Locals have also benefited from the influx of business and job opportunities. In order to help locals break free from poverty, companies employed them in construction. The No.15 group of CRCC employed 7,520 Tibetan locals alone, said Wang. CRCC has also held 192 training classes and trained 6,003 Tibetans.
A local from Lhoka who performed well in the training sessions and learned how to operate machinery became a team leader during the railway construction, Wang said. He now has his own construction company and is leading locals in his town to work on housing projects.
In villages near Lhasa, the changes are rather obvious as well.
"I can't believe the yogurt, sheep and beef jerky that we usually eat can make loads of cash," Jampa, a local herdsman who lives in rural Lhasa told the Tibet Daily. After the railway started operating, he found many tourists came to the area with cameras around their necks.
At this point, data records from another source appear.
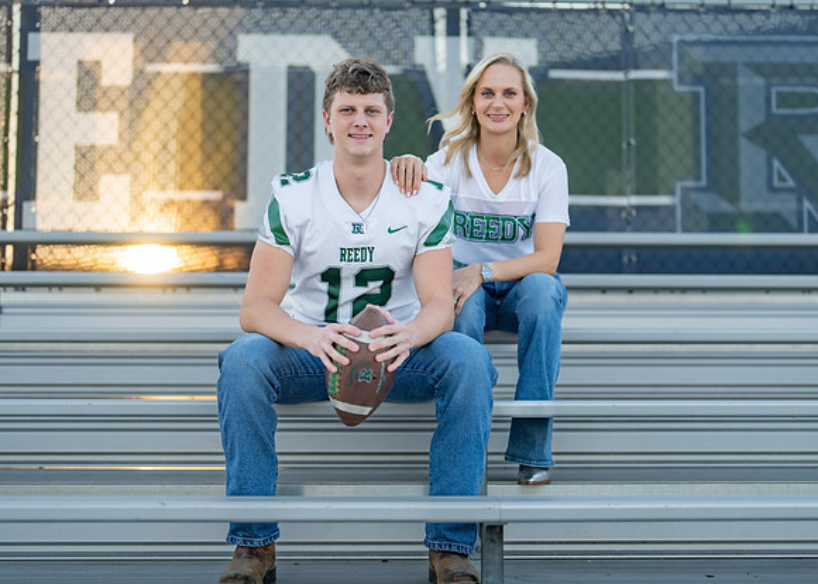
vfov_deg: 23.3
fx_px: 1417
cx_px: 454
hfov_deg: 32.2
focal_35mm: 61
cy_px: 248
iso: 100
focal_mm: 50
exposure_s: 1/1250
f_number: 1.2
A few years back, he and his family borrowed 30,000 yuan and set up a few tents to attract tourists. He earned more than 10,000 yuan within half a year. Jampa said this is more than he would make in a year herding sheep.
Strategic planning
The Qinghai-Tibet line was the first one of the five planned lines that has been built. It's also the most feasible out of the five, said Lin Lansheng, the then the vice chairman of the First Survey and Design Institute Group and chief engineer for the Qinghai-Tibet railway in the 1980s and 90s.
Traditionally, there are a few ways to travel by car from other provinces into Tibet from neighboring provinces, such as Yunnan and Sichuan, Lin said.
According to a report about Tibet's railway network released in the Twelfth Five-Year Plan in 2011, there are to be four railways going out of Lhasa, to Xinjiang, Qinghai, Sichuan and Yunnan and one from Changdu, Tibet to Qinghai. The report said these railways will be constructed in three stages and are planned to be totally completed around 2050. When all of these railways are built, Tibet will have 8,895 kilometers of rail.
In 2013, the Sichuan-Tibet railway started construction. This year, a railway from Lhasa to Nyingchi is under construction. This section of railway will be a shared section of three planned railways, Sichuan-Tibet, Yunnan-Tibet and an extension of Qinghai-Tibet to Gansu Province.
The construction of the Sichuan-Tibet line has been difficult, because it climbs to an altitude of 14,000 meters. Because the line climbs through mountainous regions, the construction team has met with earthquakes, landslides, mudslides and even icy glaciers.
The Xinjiang-Tibet railway is expected to be the most difficult. Construction departments have been surveying the area for years, but still cannot find a way to make it possible as of now. The railway is expected to run alongside the No. 318 national highway.
The "One Belt, One Road" initiative has also affected railway construction in Tibet. Tibet is one of the major cities in China's southwest region and the railway net can bring the region closer to neighboring provinces.
A railway from Lhasa to Xigaze was finished in 2014 and within a year, it has brought Xigaze more than 300,000 tourists. At the end of 2014, when Chinese Foreign Minister Wang Yi visited Nepal, leaders from both countries reached an agreement on an extension of the Qinghai-Tibet railway to the borders of Nepal. Experts commented that this railway is expected to bring China closer to neighboring countries and bring economic development.